Task input:
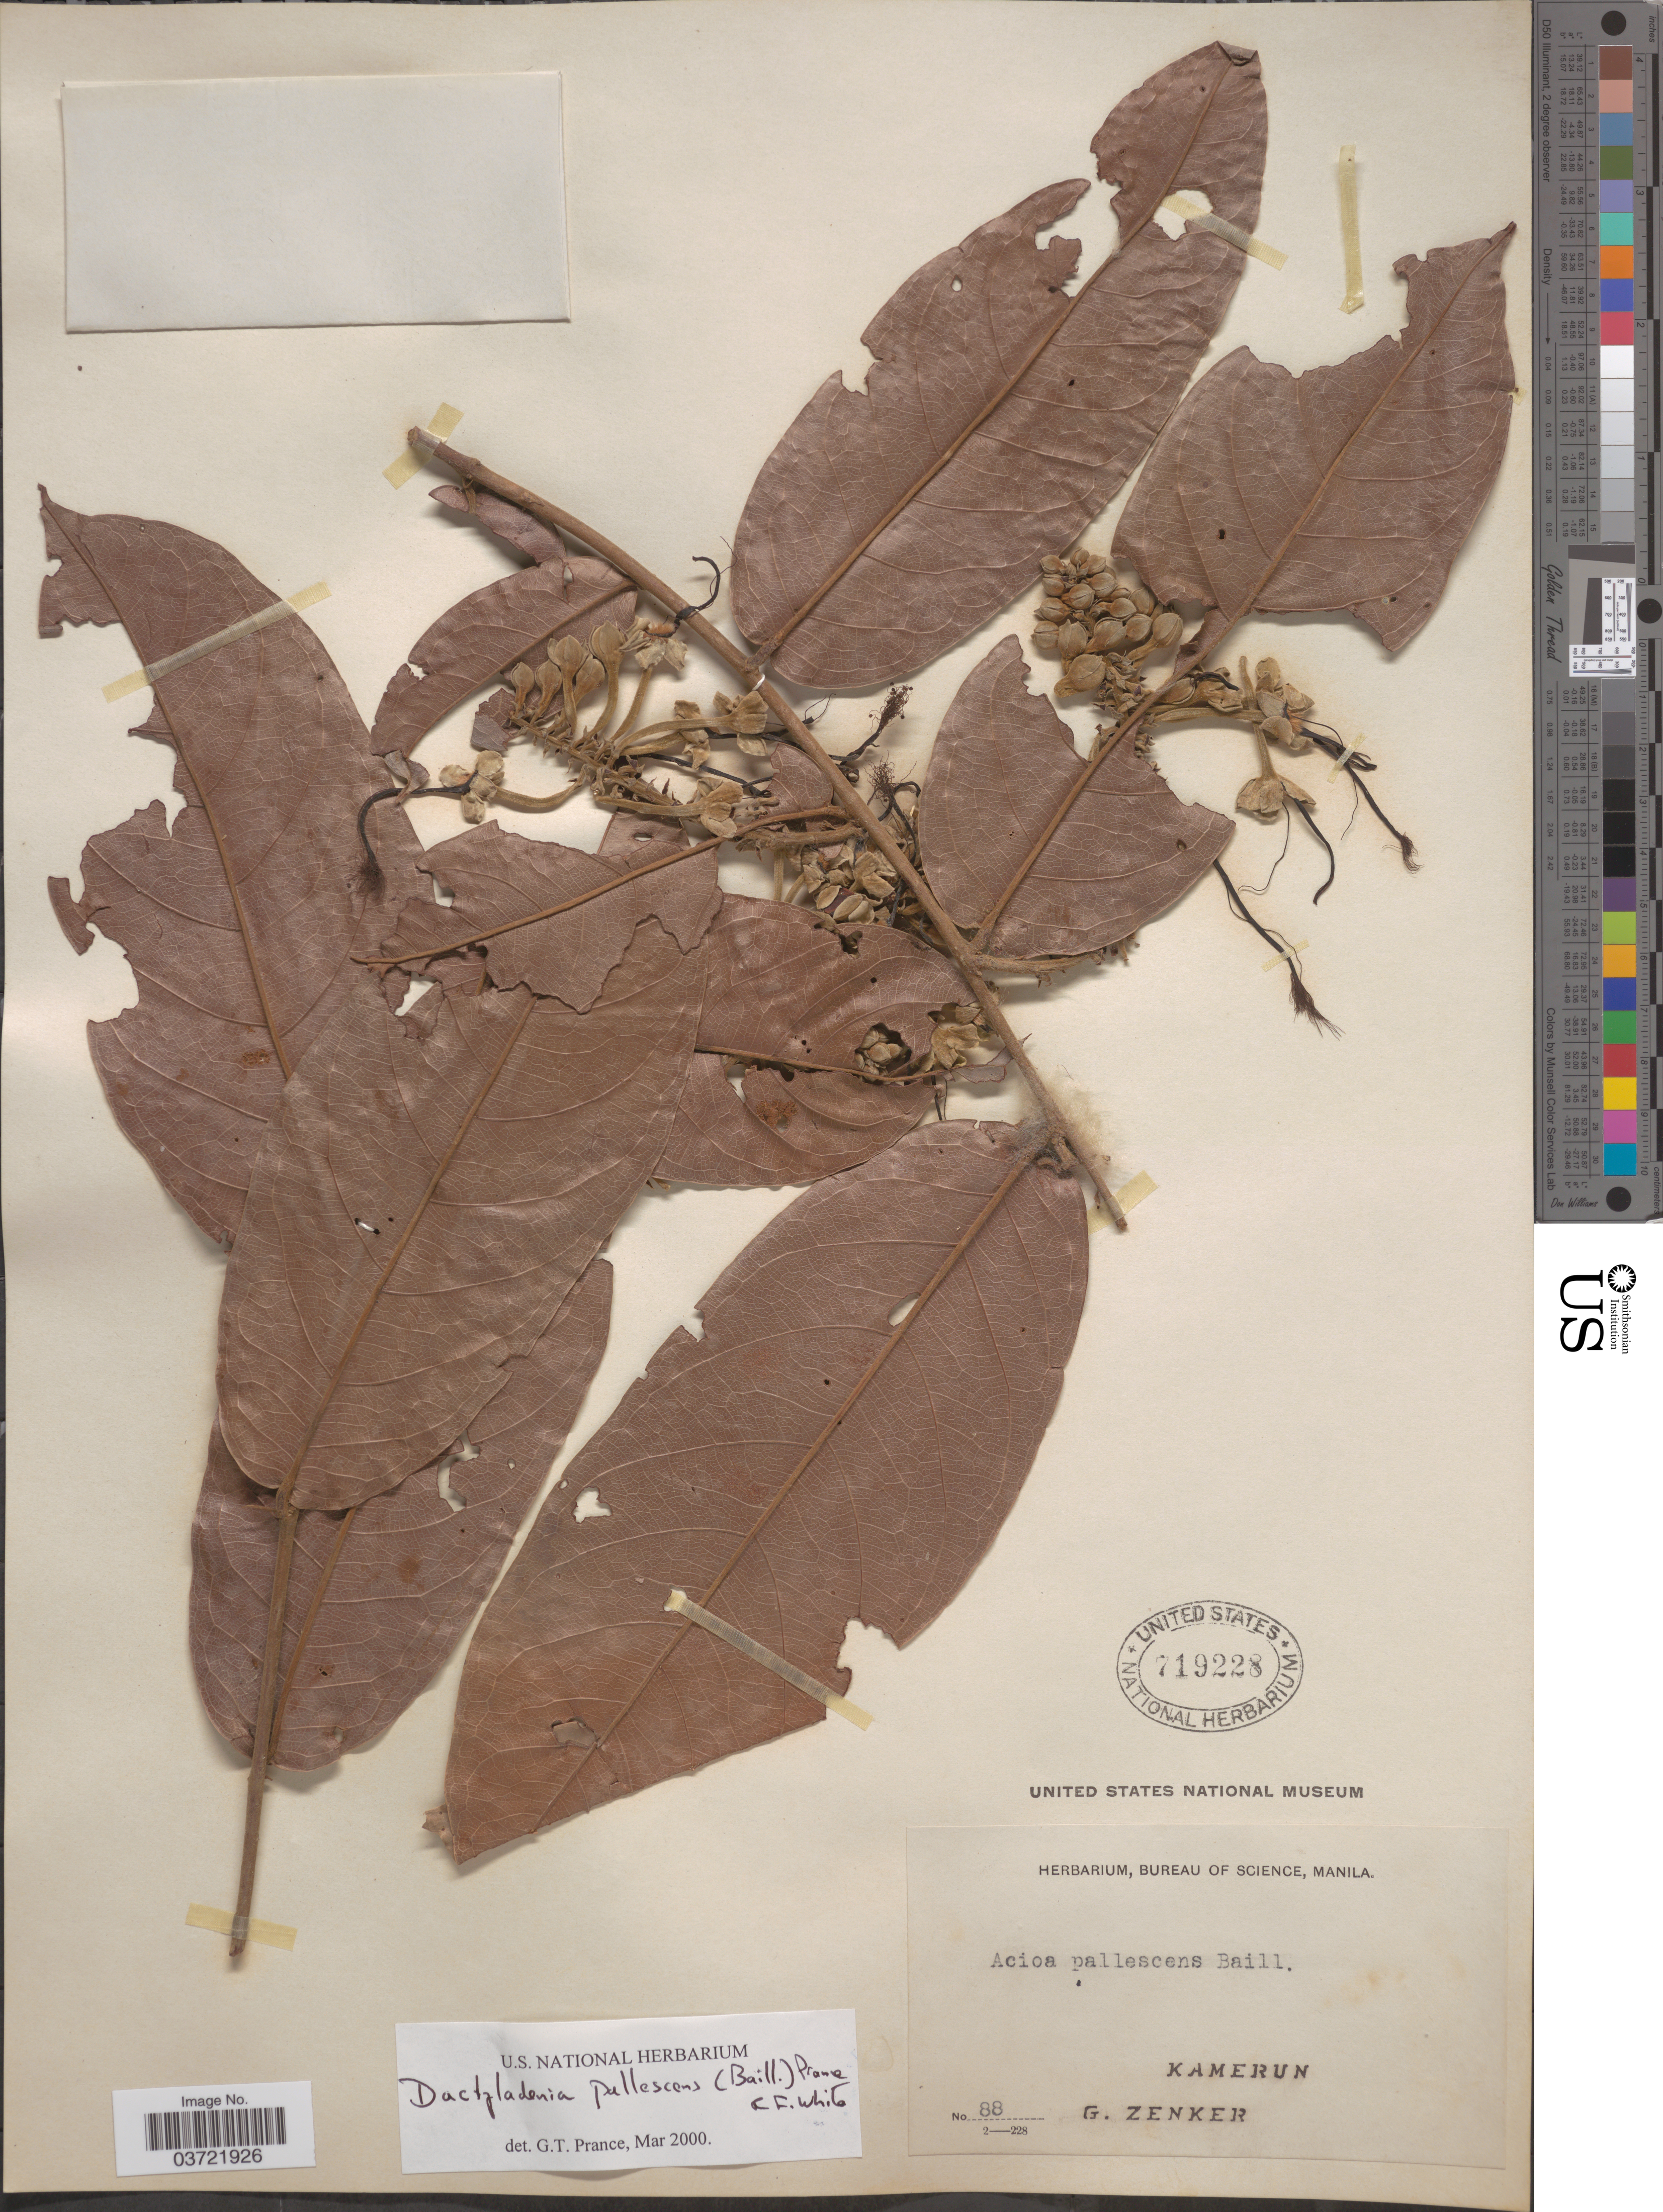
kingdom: Plantae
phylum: Tracheophyta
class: Magnoliopsida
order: Malpighiales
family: Chrysobalanaceae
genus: Dactyladenia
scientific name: Dactyladenia pallescens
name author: (Baill.) Prance & F. White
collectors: G. A. Zenker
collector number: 88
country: Cameroon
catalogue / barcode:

What this task involves: Arrange the text lines of all the rows above as a JSON list of strings, one string per line. Leave out blank lines and the pictures.

Exercise output:
[
  "kingdom: Plantae",
  "phylum: Tracheophyta",
  "class: Magnoliopsida",
  "order: Malpighiales",
  "family: Chrysobalanaceae",
  "genus: Dactyladenia",
  "scientific name: Dactyladenia pallescens",
  "name author: (Baill.) Prance & F. White",
  "collectors: G. A. Zenker",
  "collector number: 88",
  "country: Cameroon",
  "catalogue / barcode:"
]